━━ Data for review

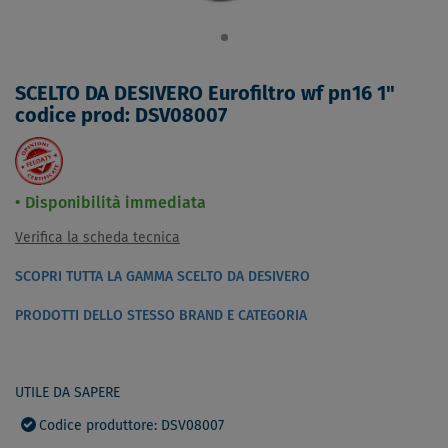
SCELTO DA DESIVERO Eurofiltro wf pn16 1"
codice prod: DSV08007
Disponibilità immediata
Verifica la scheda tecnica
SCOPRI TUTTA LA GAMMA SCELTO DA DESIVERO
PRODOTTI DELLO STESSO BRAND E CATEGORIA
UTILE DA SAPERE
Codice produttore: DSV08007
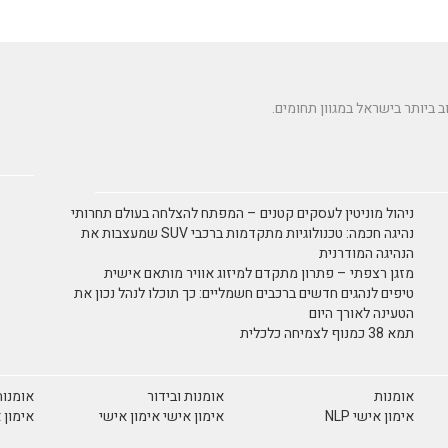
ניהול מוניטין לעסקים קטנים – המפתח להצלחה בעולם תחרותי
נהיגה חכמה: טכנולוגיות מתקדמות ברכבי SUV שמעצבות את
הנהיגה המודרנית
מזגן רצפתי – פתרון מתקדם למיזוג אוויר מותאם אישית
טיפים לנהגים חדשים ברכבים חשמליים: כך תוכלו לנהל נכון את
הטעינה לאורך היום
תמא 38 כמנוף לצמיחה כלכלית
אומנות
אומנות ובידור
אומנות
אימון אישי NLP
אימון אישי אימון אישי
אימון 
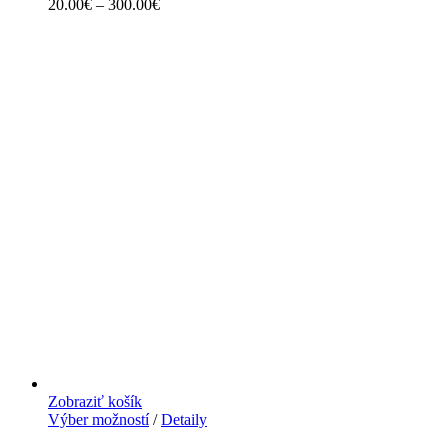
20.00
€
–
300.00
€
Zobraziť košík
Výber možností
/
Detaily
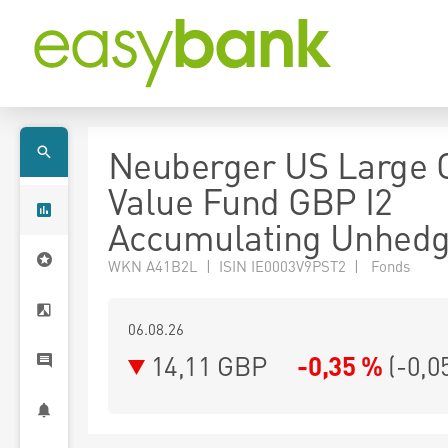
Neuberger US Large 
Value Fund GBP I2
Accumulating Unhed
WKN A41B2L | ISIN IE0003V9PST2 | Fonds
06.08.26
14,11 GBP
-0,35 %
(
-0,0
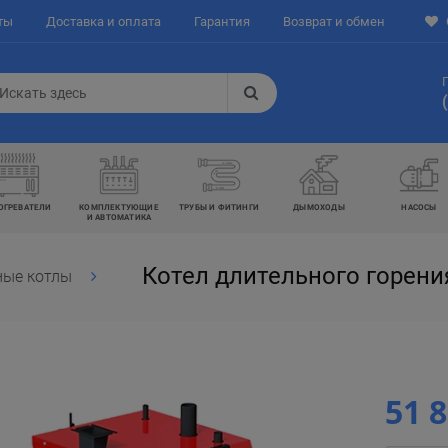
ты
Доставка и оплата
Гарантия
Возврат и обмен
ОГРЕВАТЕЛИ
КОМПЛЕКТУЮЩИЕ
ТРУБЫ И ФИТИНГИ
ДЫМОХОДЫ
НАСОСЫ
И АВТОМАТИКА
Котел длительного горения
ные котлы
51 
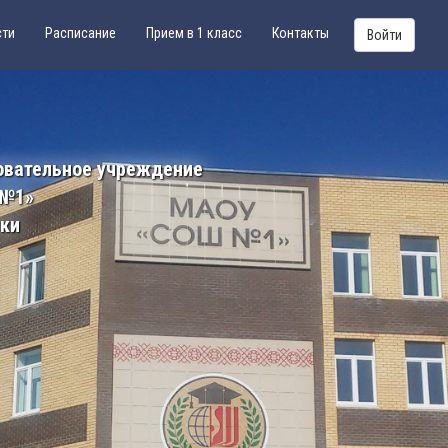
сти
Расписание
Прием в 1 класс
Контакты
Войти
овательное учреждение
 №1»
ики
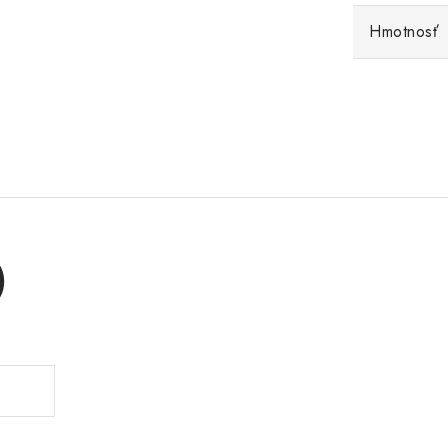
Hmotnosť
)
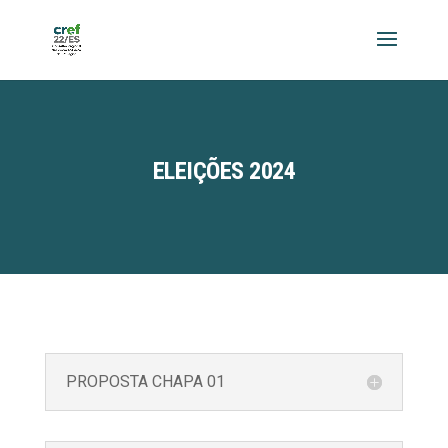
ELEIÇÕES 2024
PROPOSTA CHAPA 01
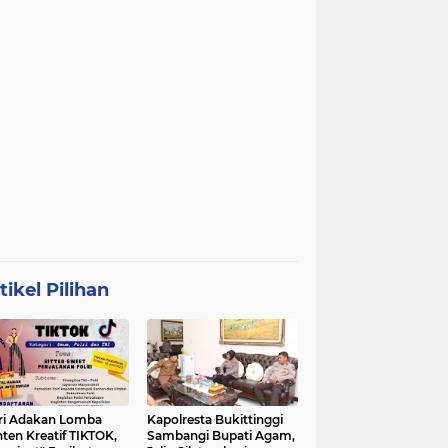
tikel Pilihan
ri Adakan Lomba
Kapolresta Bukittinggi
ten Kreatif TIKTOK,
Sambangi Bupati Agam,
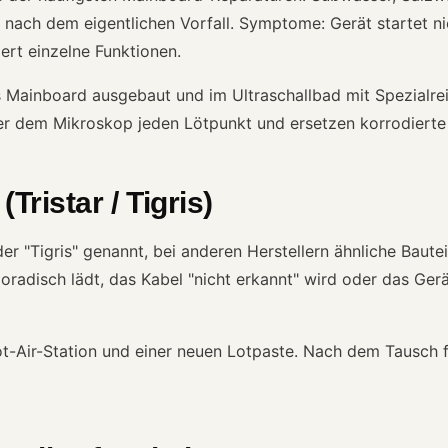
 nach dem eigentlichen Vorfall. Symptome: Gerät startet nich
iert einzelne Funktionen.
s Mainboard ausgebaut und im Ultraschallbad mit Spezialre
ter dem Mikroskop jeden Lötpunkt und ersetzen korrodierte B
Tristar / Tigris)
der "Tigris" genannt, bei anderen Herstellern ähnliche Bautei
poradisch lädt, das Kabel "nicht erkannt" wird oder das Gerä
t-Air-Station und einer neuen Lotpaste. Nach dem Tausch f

━━━━
━━ Data for review

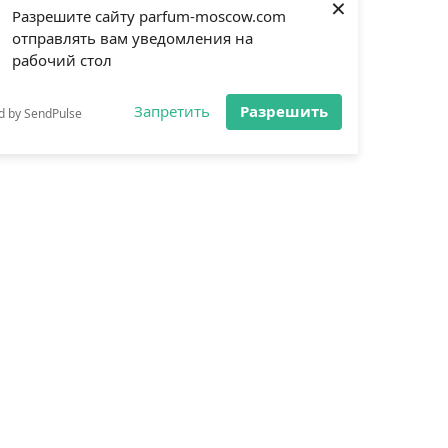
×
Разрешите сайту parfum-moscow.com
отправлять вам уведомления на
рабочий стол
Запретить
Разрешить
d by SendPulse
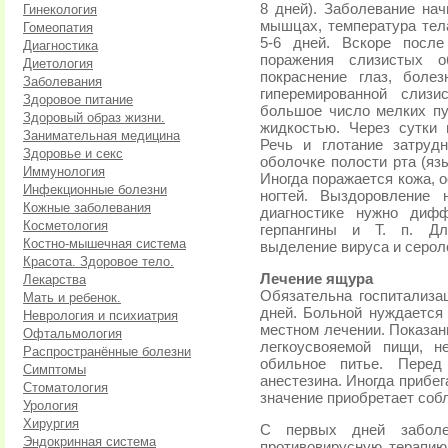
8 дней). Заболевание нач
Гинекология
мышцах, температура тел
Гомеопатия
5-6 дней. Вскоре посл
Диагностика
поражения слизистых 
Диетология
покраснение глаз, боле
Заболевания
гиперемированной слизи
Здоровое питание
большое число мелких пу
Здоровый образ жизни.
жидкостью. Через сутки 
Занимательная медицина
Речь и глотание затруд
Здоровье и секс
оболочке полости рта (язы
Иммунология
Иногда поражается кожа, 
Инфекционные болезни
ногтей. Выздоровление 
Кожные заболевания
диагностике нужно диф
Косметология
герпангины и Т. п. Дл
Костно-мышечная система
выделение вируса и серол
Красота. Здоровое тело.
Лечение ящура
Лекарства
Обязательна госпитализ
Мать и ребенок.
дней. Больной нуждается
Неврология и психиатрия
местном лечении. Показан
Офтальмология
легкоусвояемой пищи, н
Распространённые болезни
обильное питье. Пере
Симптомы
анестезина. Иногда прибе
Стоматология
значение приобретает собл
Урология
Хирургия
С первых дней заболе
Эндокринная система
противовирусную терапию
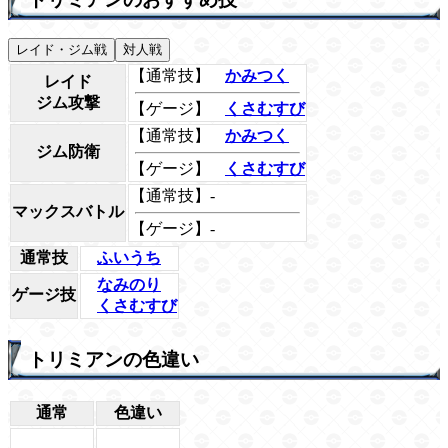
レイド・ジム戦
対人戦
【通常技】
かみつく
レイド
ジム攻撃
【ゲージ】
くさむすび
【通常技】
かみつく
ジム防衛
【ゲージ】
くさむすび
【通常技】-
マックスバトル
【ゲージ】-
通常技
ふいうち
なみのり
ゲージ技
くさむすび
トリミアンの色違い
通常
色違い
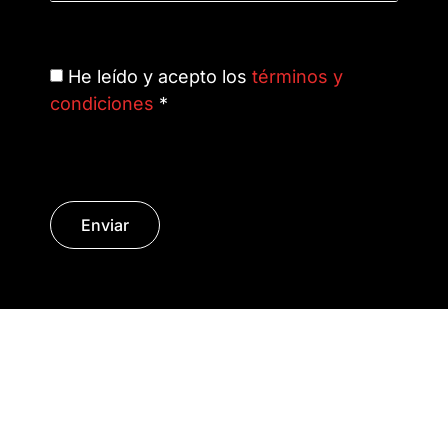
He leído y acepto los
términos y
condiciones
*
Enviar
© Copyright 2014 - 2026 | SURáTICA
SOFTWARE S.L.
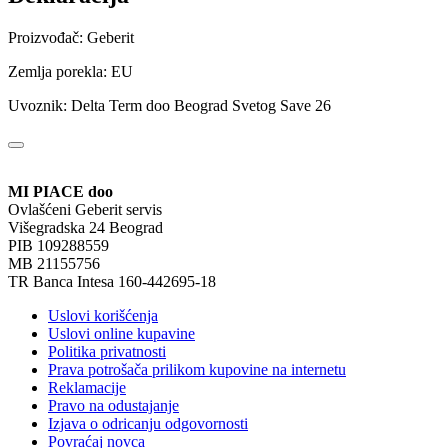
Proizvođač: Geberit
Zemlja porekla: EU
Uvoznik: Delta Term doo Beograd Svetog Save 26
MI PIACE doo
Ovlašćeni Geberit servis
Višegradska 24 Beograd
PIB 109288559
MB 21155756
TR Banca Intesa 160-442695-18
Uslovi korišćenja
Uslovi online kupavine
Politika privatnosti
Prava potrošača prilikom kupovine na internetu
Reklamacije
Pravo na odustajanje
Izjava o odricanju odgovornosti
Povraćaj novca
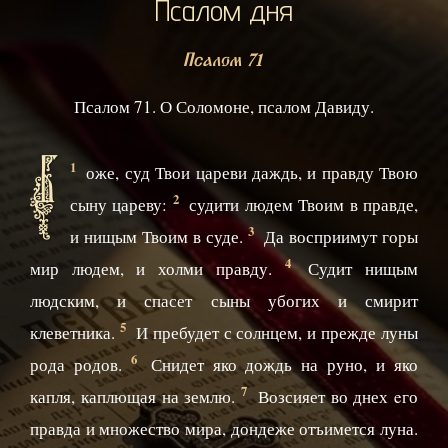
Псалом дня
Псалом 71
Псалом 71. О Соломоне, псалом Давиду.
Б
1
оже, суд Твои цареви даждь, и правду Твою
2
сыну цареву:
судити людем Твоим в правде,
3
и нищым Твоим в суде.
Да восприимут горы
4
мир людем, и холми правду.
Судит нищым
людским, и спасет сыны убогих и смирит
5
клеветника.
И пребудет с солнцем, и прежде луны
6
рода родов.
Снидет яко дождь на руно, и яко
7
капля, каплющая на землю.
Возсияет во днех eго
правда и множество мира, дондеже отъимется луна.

━━━━

### What you should do
Identify every line in the data that contains the word "Твоим", and copy each of those lines.

### Task output
судити людем Твоим в правде,
и нищым Твоим в суде.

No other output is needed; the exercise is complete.